The map above shows most of the extent of Scrape Farm, the largest in the Rapnel Valley. It extends for about a mile, although the fallow area is only a few hundred yards wide, with the northern fells above it. Few crops are grown here, the farm being mainly used for raising dairy cattle, horses, and pigs, but wheat and barley are cultivated in the east and west fields, and vegetables such as beets and turnips in the area east of the farm towards Gumbrook. While the fells are common land, most of the sheep raised on them belong to the farm. Looming above the 'west field' is the Bronze Age fort called Coo's Ring. While much diminished by erosion, it consists of a large oval area surrounded by an earthen embankment. It has never been properly excavated by archeologists to determine its age and full layout. Below it lies the caravan camp site, which was built by Tom Scrape in 1957 to exploit the rising holiday industry in post-War times of deprivation -- it was popular amongst working-class residents of Sheffield who could not afford travelling to Blackpool. There are four permanent caravans ('trailers' or mobile homes as Americans call them) on site for rental, but drop-ins are welcome, as well as tent dwellers, who are encouraged to use the Rapnel river bank. Three small farm houses, owned by sheepherders using Arlowe Hill, are south of the High Road, where the valley narrows by Long's Meadow. The one by the marsh is known as Larkspur, where Andy 'Mustache' Winkle lives -- he is reputed to be the local warlock, although to my mind his most salient feature is his eponymic lip growth.

A local legend features an immortal troll called Old Hobby, who is alleged to dwell in a souterraine hidden somewhere in Coo's Ring. I have written about this elsewhere, but would like to amuse you with a short tale told one night round the campfire in the tree-lined park along the bank of the stream next to the caravan park. Hot dogs roasting, marshmallows toasting, ghost stories on a warm summer midnight -- just like an American boys' camp, I've been told.

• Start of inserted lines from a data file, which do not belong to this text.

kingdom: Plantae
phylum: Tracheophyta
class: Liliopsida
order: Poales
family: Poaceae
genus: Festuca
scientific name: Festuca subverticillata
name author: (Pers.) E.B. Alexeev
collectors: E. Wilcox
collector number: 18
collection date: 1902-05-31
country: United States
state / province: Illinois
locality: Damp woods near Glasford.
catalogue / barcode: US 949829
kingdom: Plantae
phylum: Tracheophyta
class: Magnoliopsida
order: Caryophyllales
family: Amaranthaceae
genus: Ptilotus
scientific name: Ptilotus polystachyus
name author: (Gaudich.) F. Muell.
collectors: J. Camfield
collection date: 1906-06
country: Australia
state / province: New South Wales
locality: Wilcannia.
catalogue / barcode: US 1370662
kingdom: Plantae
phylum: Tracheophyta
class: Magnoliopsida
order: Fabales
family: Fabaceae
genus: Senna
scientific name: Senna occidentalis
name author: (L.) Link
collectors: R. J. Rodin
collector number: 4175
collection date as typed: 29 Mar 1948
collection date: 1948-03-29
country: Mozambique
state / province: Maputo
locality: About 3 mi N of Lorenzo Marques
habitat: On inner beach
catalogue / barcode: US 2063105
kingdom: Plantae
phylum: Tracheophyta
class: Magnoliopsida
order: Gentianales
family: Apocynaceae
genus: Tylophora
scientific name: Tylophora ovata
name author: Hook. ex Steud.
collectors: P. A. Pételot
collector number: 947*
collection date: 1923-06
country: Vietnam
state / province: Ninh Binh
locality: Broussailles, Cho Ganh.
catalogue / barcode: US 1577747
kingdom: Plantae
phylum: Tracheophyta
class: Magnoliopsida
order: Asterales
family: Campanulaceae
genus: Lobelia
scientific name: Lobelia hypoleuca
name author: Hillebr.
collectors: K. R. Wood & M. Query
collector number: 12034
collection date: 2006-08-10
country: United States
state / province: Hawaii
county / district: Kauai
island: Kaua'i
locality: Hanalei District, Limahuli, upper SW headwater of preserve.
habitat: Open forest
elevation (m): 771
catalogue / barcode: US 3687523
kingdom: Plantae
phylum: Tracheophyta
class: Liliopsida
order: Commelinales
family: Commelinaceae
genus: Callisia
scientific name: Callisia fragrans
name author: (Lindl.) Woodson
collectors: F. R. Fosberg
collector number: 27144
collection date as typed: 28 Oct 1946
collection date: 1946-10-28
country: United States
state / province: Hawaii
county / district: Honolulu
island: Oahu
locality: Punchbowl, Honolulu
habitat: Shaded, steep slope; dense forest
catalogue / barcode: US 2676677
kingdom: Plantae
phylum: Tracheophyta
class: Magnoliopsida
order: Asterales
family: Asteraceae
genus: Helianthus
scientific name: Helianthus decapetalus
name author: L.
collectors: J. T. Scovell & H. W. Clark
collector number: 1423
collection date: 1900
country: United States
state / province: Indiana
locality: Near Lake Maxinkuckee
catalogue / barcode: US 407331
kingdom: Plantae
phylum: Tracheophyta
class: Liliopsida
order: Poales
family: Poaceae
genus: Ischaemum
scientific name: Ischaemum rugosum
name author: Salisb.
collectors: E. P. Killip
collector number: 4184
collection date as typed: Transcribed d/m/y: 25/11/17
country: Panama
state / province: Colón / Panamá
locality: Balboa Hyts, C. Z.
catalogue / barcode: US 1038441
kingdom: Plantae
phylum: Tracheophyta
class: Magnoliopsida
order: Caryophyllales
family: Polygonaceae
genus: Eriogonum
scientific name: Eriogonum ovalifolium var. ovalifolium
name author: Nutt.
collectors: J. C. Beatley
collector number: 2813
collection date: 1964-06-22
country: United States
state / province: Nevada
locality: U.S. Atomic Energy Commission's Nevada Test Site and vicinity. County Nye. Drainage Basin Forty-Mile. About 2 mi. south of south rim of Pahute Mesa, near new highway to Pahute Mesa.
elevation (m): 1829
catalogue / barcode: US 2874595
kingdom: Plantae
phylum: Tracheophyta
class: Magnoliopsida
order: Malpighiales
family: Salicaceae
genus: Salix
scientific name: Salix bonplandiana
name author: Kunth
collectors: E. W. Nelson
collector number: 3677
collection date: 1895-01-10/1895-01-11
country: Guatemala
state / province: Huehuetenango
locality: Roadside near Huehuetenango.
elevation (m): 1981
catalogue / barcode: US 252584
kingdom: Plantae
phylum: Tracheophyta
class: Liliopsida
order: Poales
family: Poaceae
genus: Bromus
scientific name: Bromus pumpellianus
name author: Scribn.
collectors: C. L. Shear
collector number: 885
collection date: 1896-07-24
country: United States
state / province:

"Smart folk dun't sleep o' the night in Coo's Ring," said the old shepherd.
"Then why are you up here at nearly midnight?" asked the camper.
"Old Hobby dun't freet me, Boy. I watch o'er sheeps, and troll good friend to sheeps. 'Sides," he murmured. "I got me t' undergroun place to lie low and eat me grub when t' moon rise."
"Well, there's the moon already up these three hours, and full at that. No sign of Coo the Slayer."
"Ye wun't recernize um when ye sees um. Old Hobby he is, and Coo the Slayer was 'is great grandsire in days when t' giants roamed these hills. 'Ad to been bigger and meaner to best them buggers."
"And what is your name, old timer?"
"Hubbuc indeed was I baptised, and not in no church."
"Then, have you ever seen this troll?"
"Oh, yes. Oh my yes! I knows 'um."
"What should one do when he sees him?"
"Run, lad, if ye can. If not...."
"So if I should beg for my li"


Farm

The farm is at least 600 years old, inhabited by the same family, although the farmhouse itself only dates back to the late 1700s. Arranged around a courtyard there is the house, a pig sty, a garage for tractors and Land Rovers, a stable (8 horses, by last count), and a dairy barn with a silo. The grazing paddock leads to the west to East and West Fields and Long's Meadow, which are used to provide wheat, barley, and silage. At the southwest corner of the paddock is the old Toll House, now a bus stop and house for farm workers -- although one can wait all day for a bus to come nowadays to take up-valley residents to Laxminster. The house is rather 'fancy' as such things go, with eight bedrooms no less to take care of the large family. Parish register and 1990 census list the following inhabitants:

    Tom Scrape, current landowner, aged 73 at the time; Maisie, his wife; Granny Scrape and her sister Abigail; Mingus, Gatemouth, Acker Bilk, and Charlie Parker, sons; Louise, Annie, Matilda, and Charles ('Chowles'), wives and gay lover of Gatemouth; some infants; George III, third farm manager of that name; Nancy, his wife and the housekeeper; etc. (also various farm hands).